Obiettivo dell'esercizio ::
Trascriva senza alcuna modifica ciascuna delle righe che seguono, dalla prima all'ultima.

== Dati disponibili

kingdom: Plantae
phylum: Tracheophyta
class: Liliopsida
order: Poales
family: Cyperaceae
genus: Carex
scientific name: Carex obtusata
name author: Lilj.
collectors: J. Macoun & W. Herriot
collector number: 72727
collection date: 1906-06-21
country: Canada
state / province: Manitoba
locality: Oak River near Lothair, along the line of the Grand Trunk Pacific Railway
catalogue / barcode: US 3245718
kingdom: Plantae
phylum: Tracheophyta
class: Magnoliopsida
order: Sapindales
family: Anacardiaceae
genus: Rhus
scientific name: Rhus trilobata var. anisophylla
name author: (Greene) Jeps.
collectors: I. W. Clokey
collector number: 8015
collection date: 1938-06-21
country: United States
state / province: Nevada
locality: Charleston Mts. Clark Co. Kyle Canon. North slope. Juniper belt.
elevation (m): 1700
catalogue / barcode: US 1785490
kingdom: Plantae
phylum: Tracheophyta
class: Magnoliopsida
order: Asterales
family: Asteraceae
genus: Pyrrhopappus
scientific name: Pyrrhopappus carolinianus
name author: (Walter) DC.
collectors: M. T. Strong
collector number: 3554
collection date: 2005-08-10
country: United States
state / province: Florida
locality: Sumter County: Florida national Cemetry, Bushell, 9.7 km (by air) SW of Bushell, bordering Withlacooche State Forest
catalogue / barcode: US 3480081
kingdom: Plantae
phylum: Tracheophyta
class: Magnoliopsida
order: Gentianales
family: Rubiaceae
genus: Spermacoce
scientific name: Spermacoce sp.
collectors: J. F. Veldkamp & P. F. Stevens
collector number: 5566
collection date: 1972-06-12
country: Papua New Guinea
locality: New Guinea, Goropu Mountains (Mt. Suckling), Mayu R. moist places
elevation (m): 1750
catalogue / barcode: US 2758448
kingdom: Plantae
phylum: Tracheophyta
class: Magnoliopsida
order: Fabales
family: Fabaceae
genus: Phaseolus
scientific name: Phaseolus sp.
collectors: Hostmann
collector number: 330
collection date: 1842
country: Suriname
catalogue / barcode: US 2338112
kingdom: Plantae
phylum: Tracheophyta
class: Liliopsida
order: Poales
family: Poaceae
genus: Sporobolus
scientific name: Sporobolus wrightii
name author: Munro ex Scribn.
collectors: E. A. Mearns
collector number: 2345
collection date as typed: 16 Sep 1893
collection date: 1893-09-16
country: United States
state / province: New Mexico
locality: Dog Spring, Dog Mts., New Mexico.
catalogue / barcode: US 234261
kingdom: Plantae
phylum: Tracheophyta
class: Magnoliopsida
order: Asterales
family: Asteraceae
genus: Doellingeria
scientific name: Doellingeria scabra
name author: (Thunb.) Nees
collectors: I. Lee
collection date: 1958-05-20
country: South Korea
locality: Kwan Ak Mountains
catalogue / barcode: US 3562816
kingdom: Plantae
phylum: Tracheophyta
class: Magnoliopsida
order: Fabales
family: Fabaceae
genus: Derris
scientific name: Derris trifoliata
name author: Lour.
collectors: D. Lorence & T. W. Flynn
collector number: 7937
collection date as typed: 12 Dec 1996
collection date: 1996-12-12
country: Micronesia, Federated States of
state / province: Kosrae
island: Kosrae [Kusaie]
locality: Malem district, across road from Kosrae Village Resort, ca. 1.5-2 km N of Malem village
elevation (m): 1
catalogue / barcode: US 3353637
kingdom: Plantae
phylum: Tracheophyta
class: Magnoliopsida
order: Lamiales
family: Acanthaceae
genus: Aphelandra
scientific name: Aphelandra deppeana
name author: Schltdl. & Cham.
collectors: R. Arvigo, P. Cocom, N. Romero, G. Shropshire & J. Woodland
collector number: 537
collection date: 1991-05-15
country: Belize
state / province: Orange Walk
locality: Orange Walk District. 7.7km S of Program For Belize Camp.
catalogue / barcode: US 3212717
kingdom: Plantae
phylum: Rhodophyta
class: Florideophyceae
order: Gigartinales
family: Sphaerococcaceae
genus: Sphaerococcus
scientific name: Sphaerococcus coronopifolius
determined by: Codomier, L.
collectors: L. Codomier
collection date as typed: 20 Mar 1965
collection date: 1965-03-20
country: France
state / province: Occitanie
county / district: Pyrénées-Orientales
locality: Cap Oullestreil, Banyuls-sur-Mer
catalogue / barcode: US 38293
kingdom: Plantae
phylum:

====

La risposta ::
kingdom: Plantae
phylum: Tracheophyta
class: Liliopsida
order: Poales
family: Cyperaceae
genus: Carex
scientific name: Carex obtusata
name author: Lilj.
collectors: J. Macoun & W. Herriot
collector number: 72727
collection date: 1906-06-21
country: Canada
state / province: Manitoba
locality: Oak River near Lothair, along the line of the Grand Trunk Pacific Railway
catalogue / barcode: US 3245718
kingdom: Plantae
phylum: Tracheophyta
class: Magnoliopsida
order: Sapindales
family: Anacardiaceae
genus: Rhus
scientific name: Rhus trilobata var. anisophylla
name author: (Greene) Jeps.
collectors: I. W. Clokey
collector number: 8015
collection date: 1938-06-21
country: United States
state / province: Nevada
locality: Charleston Mts. Clark Co. Kyle Canon. North slope. Juniper belt.
elevation (m): 1700
catalogue / barcode: US 1785490
kingdom: Plantae
phylum: Tracheophyta
class: Magnoliopsida
order: Asterales
family: Asteraceae
genus: Pyrrhopappus
scientific name: Pyrrhopappus carolinianus
name author: (Walter) DC.
collectors: M. T. Strong
collector number: 3554
collection date: 2005-08-10
country: United States
state / province: Florida
locality: Sumter County: Florida national Cemetry, Bushell, 9.7 km (by air) SW of Bushell, bordering Withlacooche State Forest
catalogue / barcode: US 3480081
kingdom: Plantae
phylum: Tracheophyta
class: Magnoliopsida
order: Gentianales
family: Rubiaceae
genus: Spermacoce
scientific name: Spermacoce sp.
collectors: J. F. Veldkamp & P. F. Stevens
collector number: 5566
collection date: 1972-06-12
country: Papua New Guinea
locality: New Guinea, Goropu Mountains (Mt. Suckling), Mayu R. moist places
elevation (m): 1750
catalogue / barcode: US 2758448
kingdom: Plantae
phylum: Tracheophyta
class: Magnoliopsida
order: Fabales
family: Fabaceae
genus: Phaseolus
scientific name: Phaseolus sp.
collectors: Hostmann
collector number: 330
collection date: 1842
country: Suriname
catalogue / barcode: US 2338112
kingdom: Plantae
phylum: Tracheophyta
class: Liliopsida
order: Poales
family: Poaceae
genus: Sporobolus
scientific name: Sporobolus wrightii
name author: Munro ex Scribn.
collectors: E. A. Mearns
collector number: 2345
collection date as typed: 16 Sep 1893
collection date: 1893-09-16
country: United States
state / province: New Mexico
locality: Dog Spring, Dog Mts., New Mexico.
catalogue / barcode: US 234261
kingdom: Plantae
phylum: Tracheophyta
class: Magnoliopsida
order: Asterales
family: Asteraceae
genus: Doellingeria
scientific name: Doellingeria scabra
name author: (Thunb.) Nees
collectors: I. Lee
collection date: 1958-05-20
country: South Korea
locality: Kwan Ak Mountains
catalogue / barcode: US 3562816
kingdom: Plantae
phylum: Tracheophyta
class: Magnoliopsida
order: Fabales
family: Fabaceae
genus: Derris
scientific name: Derris trifoliata
name author: Lour.
collectors: D. Lorence & T. W. Flynn
collector number: 7937
collection date as typed: 12 Dec 1996
collection date: 1996-12-12
country: Micronesia, Federated States of
state / province: Kosrae
island: Kosrae [Kusaie]
locality: Malem district, across road from Kosrae Village Resort, ca. 1.5-2 km N of Malem village
elevation (m): 1
catalogue / barcode: US 3353637
kingdom: Plantae
phylum: Tracheophyta
class: Magnoliopsida
order: Lamiales
family: Acanthaceae
genus: Aphelandra
scientific name: Aphelandra deppeana
name author: Schltdl. & Cham.
collectors: R. Arvigo, P. Cocom, N. Romero, G. Shropshire & J. Woodland
collector number: 537
collection date: 1991-05-15
country: Belize
state / province: Orange Walk
locality: Orange Walk District. 7.7km S of Program For Belize Camp.
catalogue / barcode: US 3212717
kingdom: Plantae
phylum: Rhodophyta
class: Florideophyceae
order: Gigartinales
family: Sphaerococcaceae
genus: Sphaerococcus
scientific name: Sphaerococcus coronopifolius
determined by: Codomier, L.
collectors: L. Codomier
collection date as typed: 20 Mar 1965
collection date: 1965-03-20
country: France
state / province: Occitanie
county / district: Pyrénées-Orientales
locality: Cap Oullestreil, Banyuls-sur-Mer
catalogue / barcode: US 38293
kingdom: Plantae
phylum:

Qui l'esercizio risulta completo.